Cette période de formation pourrait se dérouler dans une résidence destinée à cet effet (maison du clergé) ou dans un lieu qui constitue un point de référence concret et serein pour les prêtres qui en sont à leurs premières expériences pastorales. Ceci facilitera les entretiens et discussions avec l’évêque et avec les confrères, la prière commune, en particulier la Liturgie des Heures, ainsi que l’exercice d’autres pratiques de piété fructueuses telles que l’adoration eucharistique, le chapelet, etc., l’échange d’expériences, l’encouragement réciproque, la naissance de bons et sains rapports d’amitié.
Il serait opportun que l’Évêque confie les nouveaux prêtres à des confrères à la vie exemplaire et au zèle pastoral certain.

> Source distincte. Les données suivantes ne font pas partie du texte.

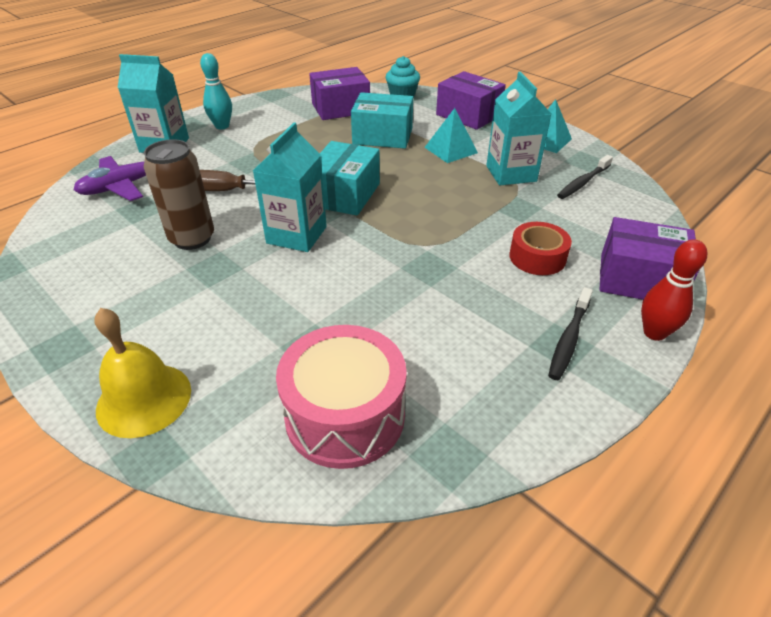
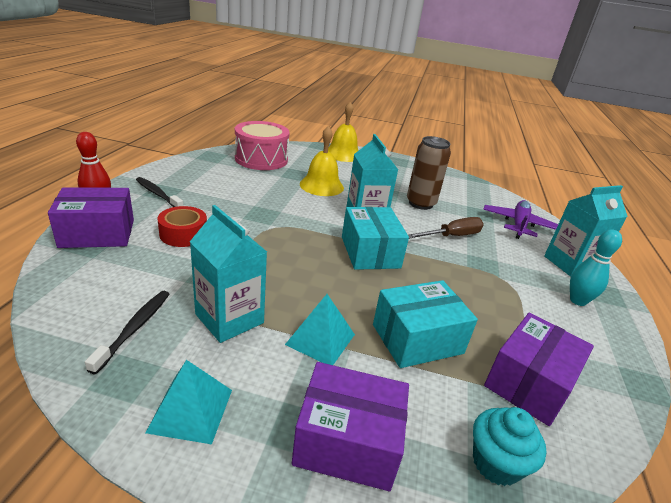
camera: 145 degrees right, 10 degrees down
black toothbrush [548,287,593,380] -> black toothbrush turned 45 degrees counterclockwise [136,177,183,207]
none -> yellow bell [300,126,344,196]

La première nomination, malgré des urgences pastorales souvent lourdes, devrait surtout répondre à l’exigence d’orienter correctement les jeunes prêtres. Le sacrifice d’une année porterait alors des fruits abondants pour l’avenir.

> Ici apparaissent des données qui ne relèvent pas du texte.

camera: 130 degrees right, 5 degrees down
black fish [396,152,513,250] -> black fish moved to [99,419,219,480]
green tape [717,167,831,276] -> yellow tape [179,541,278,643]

Il n’est pas inutile de souligner que cette année si importante et si délicate devra favoriser la pleine maturation de la connaissance entre le prêtre et son évêque qui, commencée au séminaire, doit devenir un véritable rapport de fils à père.
Quant à l’aspect intellectuel, cette année ne devra pas tant être une période d’apprentissage de nouvelles matières que d’assimilation profonde et d’intériorisation de tout ce qui a été étudié dans les cours institutionnels, pour favoriser la formation d’une mentalité capable de pondérer les événements à la lumière du dessein de Dieu.[418]
Dans un tel contexte, on pourra organiser opportunément des leçons et des séminaires sur la pratique de la confession, la liturgie et la catéchèse, la prédication, le droit canon, la spiritualité sacerdotale, laïque et religieuse, la doctrine sociale, la communication et les médias, la connaissance des sectes et des nouvelles formes de religiosité, etc.
En pratique, cette année pastorale doit être une année de synthèse. Tous les éléments doivent répondre au projet fondamental de maturation de la vie spirituelle.
La réussite de l’année pastorale est de toute manière toujours subordonnée à l’engagement personnel de l’intéressé, qui doit tendre tous les jours à la sainteté, dans la recherche continuelle des moyens de sanctification qui l’ont aidé depuis le séminaire. En outre, lorsqu’il existe des difficultés pratiques dans certains diocèses – carence de prêtres, un énorme travail pastoral etc. – pour organiser une année avec les caractéristiques susmentionnées, l’évêque doit étudier comment adapter à la situation concrète les diverses propositions de l’année pastorale en tenant compte que celle-ci est de grande importance pour la formation et la persévérance des jeunes prêtres dans le ministère.